### WHAT YOU HAVE TO DO
An exact repetition of the records is required. Leave nothing out.

Collected data:
- Opening Delimiter -
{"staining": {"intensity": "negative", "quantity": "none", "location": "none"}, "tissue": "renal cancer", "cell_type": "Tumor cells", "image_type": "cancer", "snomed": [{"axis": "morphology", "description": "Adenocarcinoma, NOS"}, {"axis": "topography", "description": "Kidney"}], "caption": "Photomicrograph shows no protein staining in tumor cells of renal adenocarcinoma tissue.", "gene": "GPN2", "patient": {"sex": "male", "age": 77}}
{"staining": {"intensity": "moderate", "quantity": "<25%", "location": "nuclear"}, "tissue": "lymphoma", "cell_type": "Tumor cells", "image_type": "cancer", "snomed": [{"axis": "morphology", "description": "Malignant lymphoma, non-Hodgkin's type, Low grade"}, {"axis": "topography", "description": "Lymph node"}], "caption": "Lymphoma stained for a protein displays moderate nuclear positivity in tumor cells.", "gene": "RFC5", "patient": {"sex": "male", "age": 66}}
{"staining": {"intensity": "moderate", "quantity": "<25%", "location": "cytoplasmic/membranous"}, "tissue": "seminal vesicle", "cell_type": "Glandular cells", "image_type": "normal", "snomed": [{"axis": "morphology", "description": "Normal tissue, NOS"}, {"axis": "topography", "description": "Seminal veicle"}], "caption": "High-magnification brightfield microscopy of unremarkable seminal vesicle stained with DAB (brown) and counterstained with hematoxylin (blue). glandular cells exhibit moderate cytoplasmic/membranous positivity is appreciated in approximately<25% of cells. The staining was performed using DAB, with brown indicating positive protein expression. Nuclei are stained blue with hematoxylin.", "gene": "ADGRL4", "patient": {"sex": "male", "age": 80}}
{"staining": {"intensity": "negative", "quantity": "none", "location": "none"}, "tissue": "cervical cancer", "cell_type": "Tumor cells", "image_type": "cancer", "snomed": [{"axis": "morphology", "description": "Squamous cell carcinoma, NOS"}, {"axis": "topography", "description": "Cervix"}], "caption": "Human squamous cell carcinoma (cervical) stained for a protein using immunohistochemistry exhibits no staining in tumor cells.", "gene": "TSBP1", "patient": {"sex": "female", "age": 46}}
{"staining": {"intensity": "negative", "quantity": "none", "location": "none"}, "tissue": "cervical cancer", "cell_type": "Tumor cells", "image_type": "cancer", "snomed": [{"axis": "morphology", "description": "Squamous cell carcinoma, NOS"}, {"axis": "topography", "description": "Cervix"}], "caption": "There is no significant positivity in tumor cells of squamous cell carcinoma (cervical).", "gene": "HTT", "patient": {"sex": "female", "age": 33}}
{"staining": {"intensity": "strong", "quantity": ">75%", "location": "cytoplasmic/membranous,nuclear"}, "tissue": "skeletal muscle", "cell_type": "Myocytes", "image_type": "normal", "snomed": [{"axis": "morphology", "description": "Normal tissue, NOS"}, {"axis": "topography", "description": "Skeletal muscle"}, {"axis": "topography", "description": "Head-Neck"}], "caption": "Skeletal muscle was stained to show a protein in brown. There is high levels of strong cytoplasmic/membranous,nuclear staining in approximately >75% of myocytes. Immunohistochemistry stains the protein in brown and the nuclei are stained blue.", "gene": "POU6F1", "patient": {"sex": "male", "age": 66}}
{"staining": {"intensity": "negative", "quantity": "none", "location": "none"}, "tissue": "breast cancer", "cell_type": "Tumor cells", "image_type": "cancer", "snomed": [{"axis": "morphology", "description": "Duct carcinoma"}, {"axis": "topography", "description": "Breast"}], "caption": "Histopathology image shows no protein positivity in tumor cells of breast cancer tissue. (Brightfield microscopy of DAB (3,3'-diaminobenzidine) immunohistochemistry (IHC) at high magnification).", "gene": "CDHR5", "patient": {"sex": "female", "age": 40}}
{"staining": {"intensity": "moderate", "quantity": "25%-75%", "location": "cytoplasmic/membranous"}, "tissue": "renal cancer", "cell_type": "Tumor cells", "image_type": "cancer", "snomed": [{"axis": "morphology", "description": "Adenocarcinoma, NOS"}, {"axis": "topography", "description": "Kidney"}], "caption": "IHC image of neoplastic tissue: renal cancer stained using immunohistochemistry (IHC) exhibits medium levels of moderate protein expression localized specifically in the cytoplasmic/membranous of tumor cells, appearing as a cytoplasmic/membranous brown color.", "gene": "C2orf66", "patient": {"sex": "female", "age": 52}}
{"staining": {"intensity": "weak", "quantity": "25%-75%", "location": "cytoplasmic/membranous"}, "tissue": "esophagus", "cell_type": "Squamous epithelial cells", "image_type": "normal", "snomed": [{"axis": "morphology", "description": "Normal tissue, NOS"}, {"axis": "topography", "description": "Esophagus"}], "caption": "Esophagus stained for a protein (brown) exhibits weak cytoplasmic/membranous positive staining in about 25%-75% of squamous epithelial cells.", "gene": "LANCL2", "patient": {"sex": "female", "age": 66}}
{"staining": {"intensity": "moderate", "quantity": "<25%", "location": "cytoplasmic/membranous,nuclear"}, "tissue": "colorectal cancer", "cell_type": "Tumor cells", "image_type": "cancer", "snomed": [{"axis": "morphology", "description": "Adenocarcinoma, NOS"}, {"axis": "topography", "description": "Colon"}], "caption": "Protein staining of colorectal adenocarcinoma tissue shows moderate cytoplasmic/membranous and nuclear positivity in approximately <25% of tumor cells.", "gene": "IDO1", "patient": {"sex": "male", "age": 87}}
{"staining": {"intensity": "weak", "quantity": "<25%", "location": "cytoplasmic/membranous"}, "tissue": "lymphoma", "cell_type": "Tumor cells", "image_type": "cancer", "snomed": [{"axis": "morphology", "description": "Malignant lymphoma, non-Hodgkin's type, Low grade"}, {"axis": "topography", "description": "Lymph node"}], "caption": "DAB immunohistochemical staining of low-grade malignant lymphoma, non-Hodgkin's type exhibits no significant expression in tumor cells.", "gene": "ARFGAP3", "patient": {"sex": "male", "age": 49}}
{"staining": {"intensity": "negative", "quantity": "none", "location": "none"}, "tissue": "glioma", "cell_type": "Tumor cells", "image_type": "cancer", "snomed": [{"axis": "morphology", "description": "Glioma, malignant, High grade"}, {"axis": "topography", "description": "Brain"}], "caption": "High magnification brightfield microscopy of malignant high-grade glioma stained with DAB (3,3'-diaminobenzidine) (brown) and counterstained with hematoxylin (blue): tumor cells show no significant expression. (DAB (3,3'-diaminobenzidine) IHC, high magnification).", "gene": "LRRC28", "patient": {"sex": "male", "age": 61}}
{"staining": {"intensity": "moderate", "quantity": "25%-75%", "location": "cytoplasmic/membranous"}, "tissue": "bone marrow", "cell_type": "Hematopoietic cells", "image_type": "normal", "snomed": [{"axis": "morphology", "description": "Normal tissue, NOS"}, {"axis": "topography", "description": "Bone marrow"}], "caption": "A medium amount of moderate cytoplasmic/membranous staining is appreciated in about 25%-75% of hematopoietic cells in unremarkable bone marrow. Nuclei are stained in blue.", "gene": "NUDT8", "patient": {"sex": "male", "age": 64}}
- Closing Delimiter -
### RESPONSE TO THE TASK
{"staining": {"intensity": "negative", "quantity": "none", "location": "none"}, "tissue": "renal cancer", "cell_type": "Tumor cells", "image_type": "cancer", "snomed": [{"axis": "morphology", "description": "Adenocarcinoma, NOS"}, {"axis": "topography", "description": "Kidney"}], "caption": "Photomicrograph shows no protein staining in tumor cells of renal adenocarcinoma tissue.", "gene": "GPN2", "patient": {"sex": "male", "age": 77}}
{"staining": {"intensity": "moderate", "quantity": "<25%", "location": "nuclear"}, "tissue": "lymphoma", "cell_type": "Tumor cells", "image_type": "cancer", "snomed": [{"axis": "morphology", "description": "Malignant lymphoma, non-Hodgkin's type, Low grade"}, {"axis": "topography", "description": "Lymph node"}], "caption": "Lymphoma stained for a protein displays moderate nuclear positivity in tumor cells.", "gene": "RFC5", "patient": {"sex": "male", "age": 66}}
{"staining": {"intensity": "moderate", "quantity": "<25%", "location": "cytoplasmic/membranous"}, "tissue": "seminal vesicle", "cell_type": "Glandular cells", "image_type": "normal", "snomed": [{"axis": "morphology", "description": "Normal tissue, NOS"}, {"axis": "topography", "description": "Seminal veicle"}], "caption": "High-magnification brightfield microscopy of unremarkable seminal vesicle stained with DAB (brown) and counterstained with hematoxylin (blue). glandular cells exhibit moderate cytoplasmic/membranous positivity is appreciated in approximately<25% of cells. The staining was performed using DAB, with brown indicating positive protein expression. Nuclei are stained blue with hematoxylin.", "gene": "ADGRL4", "patient": {"sex": "male", "age": 80}}
{"staining": {"intensity": "negative", "quantity": "none", "location": "none"}, "tissue": "cervical cancer", "cell_type": "Tumor cells", "image_type": "cancer", "snomed": [{"axis": "morphology", "description": "Squamous cell carcinoma, NOS"}, {"axis": "topography", "description": "Cervix"}], "caption": "Human squamous cell carcinoma (cervical) stained for a protein using immunohistochemistry exhibits no staining in tumor cells.", "gene": "TSBP1", "patient": {"sex": "female", "age": 46}}
{"staining": {"intensity": "negative", "quantity": "none", "location": "none"}, "tissue": "cervical cancer", "cell_type": "Tumor cells", "image_type": "cancer", "snomed": [{"axis": "morphology", "description": "Squamous cell carcinoma, NOS"}, {"axis": "topography", "description": "Cervix"}], "caption": "There is no significant positivity in tumor cells of squamous cell carcinoma (cervical).", "gene": "HTT", "patient": {"sex": "female", "age": 33}}
{"staining": {"intensity": "strong", "quantity": ">75%", "location": "cytoplasmic/membranous,nuclear"}, "tissue": "skeletal muscle", "cell_type": "Myocytes", "image_type": "normal", "snomed": [{"axis": "morphology", "description": "Normal tissue, NOS"}, {"axis": "topography", "description": "Skeletal muscle"}, {"axis": "topography", "description": "Head-Neck"}], "caption": "Skeletal muscle was stained to show a protein in brown. There is high levels of strong cytoplasmic/membranous,nuclear staining in approximately >75% of myocytes. Immunohistochemistry stains the protein in brown and the nuclei are stained blue.", "gene": "POU6F1", "patient": {"sex": "male", "age": 66}}
{"staining": {"intensity": "negative", "quantity": "none", "location": "none"}, "tissue": "breast cancer", "cell_type": "Tumor cells", "image_type": "cancer", "snomed": [{"axis": "morphology", "description": "Duct carcinoma"}, {"axis": "topography", "description": "Breast"}], "caption": "Histopathology image shows no protein positivity in tumor cells of breast cancer tissue. (Brightfield microscopy of DAB (3,3'-diaminobenzidine) immunohistochemistry (IHC) at high magnification).", "gene": "CDHR5", "patient": {"sex": "female", "age": 40}}
{"staining": {"intensity": "moderate", "quantity": "25%-75%", "location": "cytoplasmic/membranous"}, "tissue": "renal cancer", "cell_type": "Tumor cells", "image_type": "cancer", "snomed": [{"axis": "morphology", "description": "Adenocarcinoma, NOS"}, {"axis": "topography", "description": "Kidney"}], "caption": "IHC image of neoplastic tissue: renal cancer stained using immunohistochemistry (IHC) exhibits medium levels of moderate protein expression localized specifically in the cytoplasmic/membranous of tumor cells, appearing as a cytoplasmic/membranous brown color.", "gene": "C2orf66", "patient": {"sex": "female", "age": 52}}
{"staining": {"intensity": "weak", "quantity": "25%-75%", "location": "cytoplasmic/membranous"}, "tissue": "esophagus", "cell_type": "Squamous epithelial cells", "image_type": "normal", "snomed": [{"axis": "morphology", "description": "Normal tissue, NOS"}, {"axis": "topography", "description": "Esophagus"}], "caption": "Esophagus stained for a protein (brown) exhibits weak cytoplasmic/membranous positive staining in about 25%-75% of squamous epithelial cells.", "gene": "LANCL2", "patient": {"sex": "female", "age": 66}}
{"staining": {"intensity": "moderate", "quantity": "<25%", "location": "cytoplasmic/membranous,nuclear"}, "tissue": "colorectal cancer", "cell_type": "Tumor cells", "image_type": "cancer", "snomed": [{"axis": "morphology", "description": "Adenocarcinoma, NOS"}, {"axis": "topography", "description": "Colon"}], "caption": "Protein staining of colorectal adenocarcinoma tissue shows moderate cytoplasmic/membranous and nuclear positivity in approximately <25% of tumor cells.", "gene": "IDO1", "patient": {"sex": "male", "age": 87}}
{"staining": {"intensity": "weak", "quantity": "<25%", "location": "cytoplasmic/membranous"}, "tissue": "lymphoma", "cell_type": "Tumor cells", "image_type": "cancer", "snomed": [{"axis": "morphology", "description": "Malignant lymphoma, non-Hodgkin's type, Low grade"}, {"axis": "topography", "description": "Lymph node"}], "caption": "DAB immunohistochemical staining of low-grade malignant lymphoma, non-Hodgkin's type exhibits no significant expression in tumor cells.", "gene": "ARFGAP3", "patient": {"sex": "male", "age": 49}}
{"staining": {"intensity": "negative", "quantity": "none", "location": "none"}, "tissue": "glioma", "cell_type": "Tumor cells", "image_type": "cancer", "snomed": [{"axis": "morphology", "description": "Glioma, malignant, High grade"}, {"axis": "topography", "description": "Brain"}], "caption": "High magnification brightfield microscopy of malignant high-grade glioma stained with DAB (3,3'-diaminobenzidine) (brown) and counterstained with hematoxylin (blue): tumor cells show no significant expression. (DAB (3,3'-diaminobenzidine) IHC, high magnification).", "gene": "LRRC28", "patient": {"sex": "male", "age": 61}}
{"staining": {"intensity": "moderate", "quantity": "25%-75%", "location": "cytoplasmic/membranous"}, "tissue": "bone marrow", "cell_type": "Hematopoietic cells", "image_type": "normal", "snomed": [{"axis": "morphology", "description": "Normal tissue, NOS"}, {"axis": "topography", "description": "Bone marrow"}], "caption": "A medium amount of moderate cytoplasmic/membranous staining is appreciated in about 25%-75% of hematopoietic cells in unremarkable bone marrow. Nuclei are stained in blue.", "gene": "NUDT8", "patient": {"sex": "male", "age": 64}}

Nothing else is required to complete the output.